Grants and Contributions:

Title:
Advanced MRI Based Dosimetry Techniques in Brachytherapy
Agreement Number:
RGPIN
Agreement Value:
$150,000.00
Agreement Date:
May 10, 2017 -
Organization:
Natural Sciences and Engineering Research Council of Canada
Location:
Ontario, CA
Reference Number:
GC-2017-Q1-03311
Agreement Type:
Grant
Report Type:
Grants and Contributions
Additional Information:

Grant or Award spanning more than one fiscal year. (2017-2018 to 2022-2023)

Recipient's Legal Name:
Song, William (University of Toronto)
Program:
Discovery Grants Program - Individual
Program Purpose:

The goal of low-dose rate (LDR) permanent-implant brachytherapy is to strategically place radionuclide seeds of sufficient radioactive strength near/inside the tumor volumes of interest (such as prostate and breast cancer) to damage tumor cells to an extent that they are either dead (necrotic) or not viable to reproduce (sterile), while minimizing damage to nearby healthy organs in the process (skin, urethra, rectum, etc.).
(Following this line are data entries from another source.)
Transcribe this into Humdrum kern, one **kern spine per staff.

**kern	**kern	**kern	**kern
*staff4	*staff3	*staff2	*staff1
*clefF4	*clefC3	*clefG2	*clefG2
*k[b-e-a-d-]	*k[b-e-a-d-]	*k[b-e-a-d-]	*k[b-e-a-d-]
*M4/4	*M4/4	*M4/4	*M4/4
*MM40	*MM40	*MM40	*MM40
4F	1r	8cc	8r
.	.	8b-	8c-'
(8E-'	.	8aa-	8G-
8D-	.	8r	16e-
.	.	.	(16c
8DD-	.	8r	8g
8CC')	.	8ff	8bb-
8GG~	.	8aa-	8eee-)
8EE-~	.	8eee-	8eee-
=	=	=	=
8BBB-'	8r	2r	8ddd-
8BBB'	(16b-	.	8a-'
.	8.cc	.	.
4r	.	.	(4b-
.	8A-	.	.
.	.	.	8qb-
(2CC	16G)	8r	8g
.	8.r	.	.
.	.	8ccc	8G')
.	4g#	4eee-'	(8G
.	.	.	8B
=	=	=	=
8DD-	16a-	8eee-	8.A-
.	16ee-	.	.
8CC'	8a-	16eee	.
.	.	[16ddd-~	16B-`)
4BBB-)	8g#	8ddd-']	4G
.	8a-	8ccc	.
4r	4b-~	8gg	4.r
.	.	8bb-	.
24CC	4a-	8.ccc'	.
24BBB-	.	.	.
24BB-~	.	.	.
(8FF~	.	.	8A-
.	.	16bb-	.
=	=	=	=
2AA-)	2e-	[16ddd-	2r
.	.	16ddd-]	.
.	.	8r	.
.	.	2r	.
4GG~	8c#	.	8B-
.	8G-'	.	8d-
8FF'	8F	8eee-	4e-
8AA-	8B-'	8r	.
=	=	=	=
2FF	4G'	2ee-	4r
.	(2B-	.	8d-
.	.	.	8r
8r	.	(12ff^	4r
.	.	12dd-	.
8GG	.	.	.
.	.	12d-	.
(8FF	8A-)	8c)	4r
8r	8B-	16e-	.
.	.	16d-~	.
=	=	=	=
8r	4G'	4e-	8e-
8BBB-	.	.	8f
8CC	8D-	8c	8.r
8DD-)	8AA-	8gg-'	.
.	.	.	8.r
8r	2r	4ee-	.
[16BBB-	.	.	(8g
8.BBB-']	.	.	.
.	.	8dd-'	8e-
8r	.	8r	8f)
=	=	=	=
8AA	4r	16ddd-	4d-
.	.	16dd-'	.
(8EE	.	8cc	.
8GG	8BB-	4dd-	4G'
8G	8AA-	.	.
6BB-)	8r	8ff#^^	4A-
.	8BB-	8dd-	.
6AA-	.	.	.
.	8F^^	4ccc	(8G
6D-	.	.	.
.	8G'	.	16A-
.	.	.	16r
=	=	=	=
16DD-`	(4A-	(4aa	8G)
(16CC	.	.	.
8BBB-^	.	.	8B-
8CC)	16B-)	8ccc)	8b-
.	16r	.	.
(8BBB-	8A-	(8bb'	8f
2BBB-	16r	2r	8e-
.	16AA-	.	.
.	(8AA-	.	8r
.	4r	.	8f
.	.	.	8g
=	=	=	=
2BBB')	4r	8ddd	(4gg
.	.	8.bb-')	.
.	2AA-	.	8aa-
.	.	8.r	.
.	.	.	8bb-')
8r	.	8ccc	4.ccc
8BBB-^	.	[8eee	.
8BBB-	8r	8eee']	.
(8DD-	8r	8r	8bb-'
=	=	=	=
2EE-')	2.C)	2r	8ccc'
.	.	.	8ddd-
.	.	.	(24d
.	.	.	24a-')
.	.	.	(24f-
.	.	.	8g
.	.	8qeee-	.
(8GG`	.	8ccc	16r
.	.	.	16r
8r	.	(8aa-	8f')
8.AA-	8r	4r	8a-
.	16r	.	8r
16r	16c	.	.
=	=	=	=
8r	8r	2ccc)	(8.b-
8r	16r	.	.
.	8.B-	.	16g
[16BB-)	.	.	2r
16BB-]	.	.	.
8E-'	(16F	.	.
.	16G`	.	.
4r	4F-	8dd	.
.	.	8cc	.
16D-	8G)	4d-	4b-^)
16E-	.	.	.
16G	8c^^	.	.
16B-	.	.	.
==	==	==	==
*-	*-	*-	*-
It is, therefore, crucial to accurately estimate the 3D radiation dose distribution imparted by the seeds for assessment of the treatment quality and to correlate with prognosis.
MRI offers an excellent soft tissue contrast, which is a fundamental advantage over other medical imaging modalities (such as CT), for brachytherapy post-implant dosimetry. It also offers both anatomical and functional imaging capabilities that can be combined with dosimetric information to potentially provide powerful prognostic tools. Therefore, the goal of this program is to develop a comprehensive MRI based brachytherapy dosimetry protocol.
A major challenge, however, is the lack of MR signal from the radionuclide seeds, resulting in dark void appearance on the images. This makes the localization of the seeds difficult, which in turn, makes accurate dosimetric assessment impossible. In addition, the presence of calcifications (also having no MR signal, which are abundant in prostate and breast) adds to the uncertainty in seeds localization. No solution exists yet in distinguishing the seeds from calcifications.
The primary goal of this proposal, therefore, is to design and implement a robust approach that relies on a priori knowledge of the shape, geometry, and magnetic susceptibility of the radionuclide seeds, to reliably locate them with a positive contrast on MR images. Building on our promising preliminary work, this novel methodology will incorporate the design of a specific artificial neural network that benefits from the appearance of the seeds on various MR sequences. It will also incorporate a priori knowledge of the magnetic susceptibility-based distortions induced from the seeds as well as calcifications. A deep learning based framework is then proposed to accommodate inputs from various imaging sequences into an artificial neural network to automatically highlight the seeds and the calcifications, and separating them.
A secondary goal is to extract necessary radiologic parameters from the MR images to enable full heterogeneity-corrected dose calculations, empowered by Monte Carlo engine. That is, both electron density and effective atomic composition maps will be generated through novel quantitative acquisition and reconstruction techniques. Our preliminary results show excellent agreement in phantom tests.
Finally, dual energy CT (DECT) will be used to validate and quantify the accuracy of the seeds locations and the extracted radiologic parameters from MRI.